*** EXTRACTED DATA ***

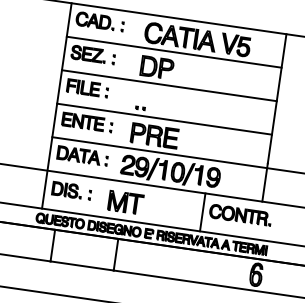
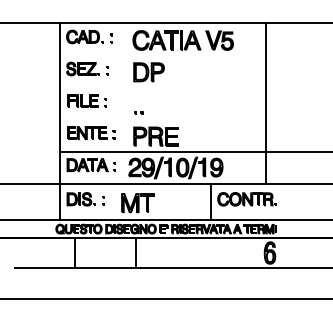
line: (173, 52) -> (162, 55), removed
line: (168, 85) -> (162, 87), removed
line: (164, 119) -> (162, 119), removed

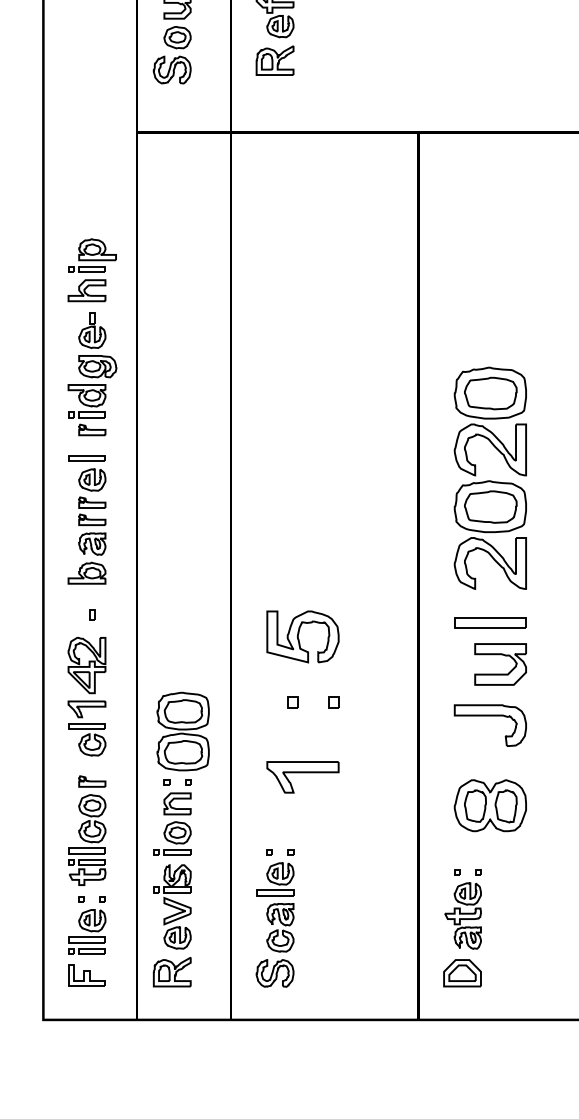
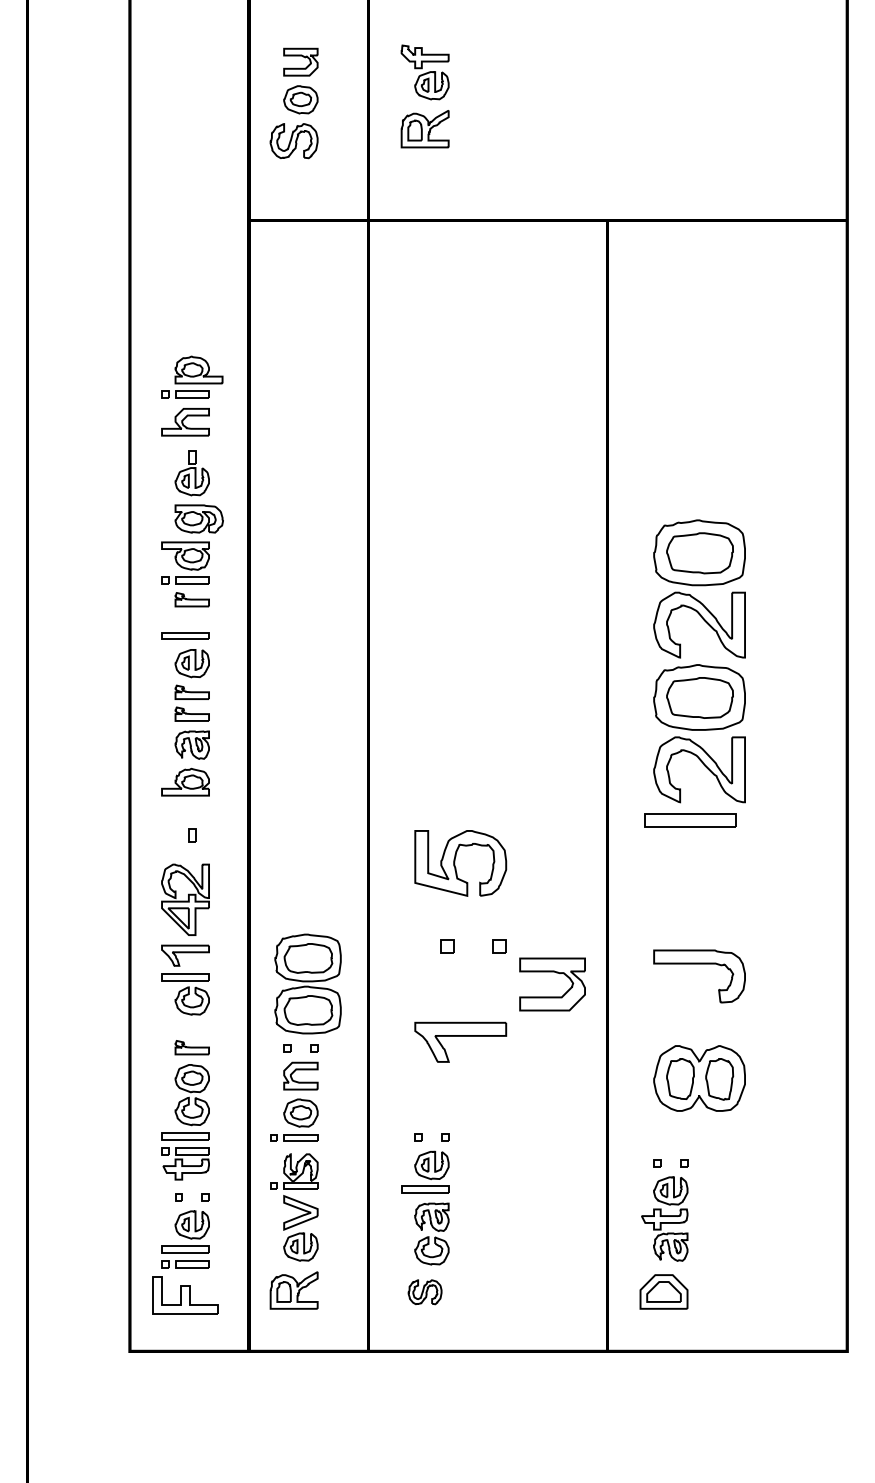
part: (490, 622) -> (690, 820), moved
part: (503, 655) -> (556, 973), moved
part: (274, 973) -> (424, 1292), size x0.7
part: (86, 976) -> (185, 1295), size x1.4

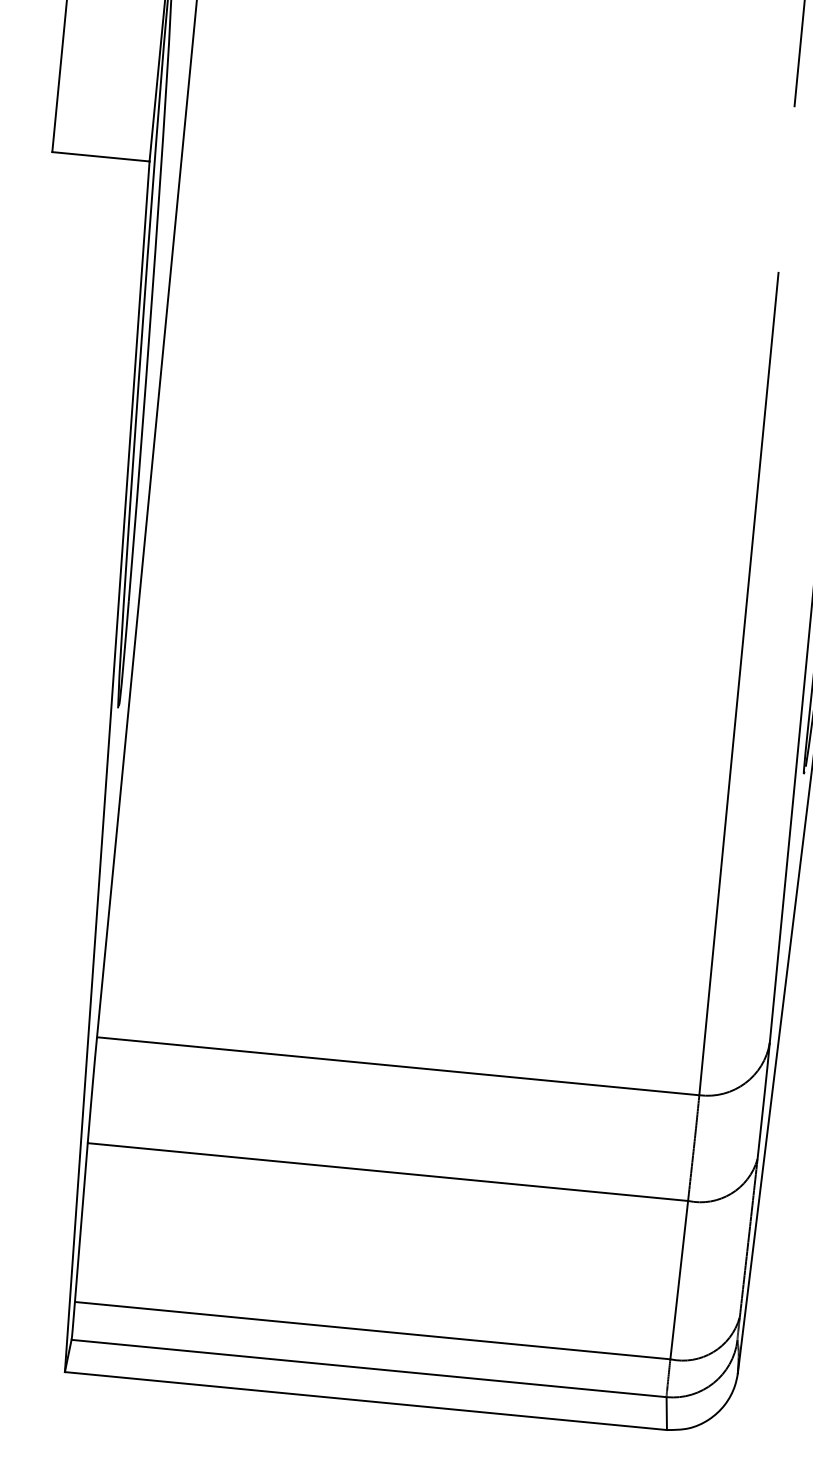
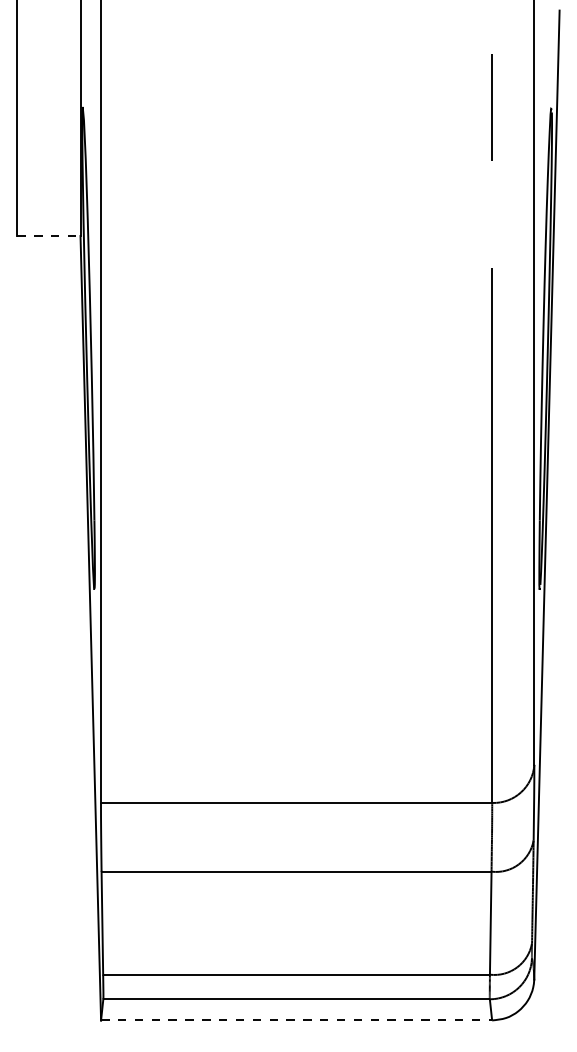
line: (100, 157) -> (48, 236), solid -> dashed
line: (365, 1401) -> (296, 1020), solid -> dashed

*** End of EXTRACTED DATA ***

Scan the records above for the string "part", then report every line that contains it.

◆ **TASK RESULT**
part: (490, 622) -> (690, 820), moved
part: (503, 655) -> (556, 973), moved
part: (274, 973) -> (424, 1292), size x0.7
part: (86, 976) -> (185, 1295), size x1.4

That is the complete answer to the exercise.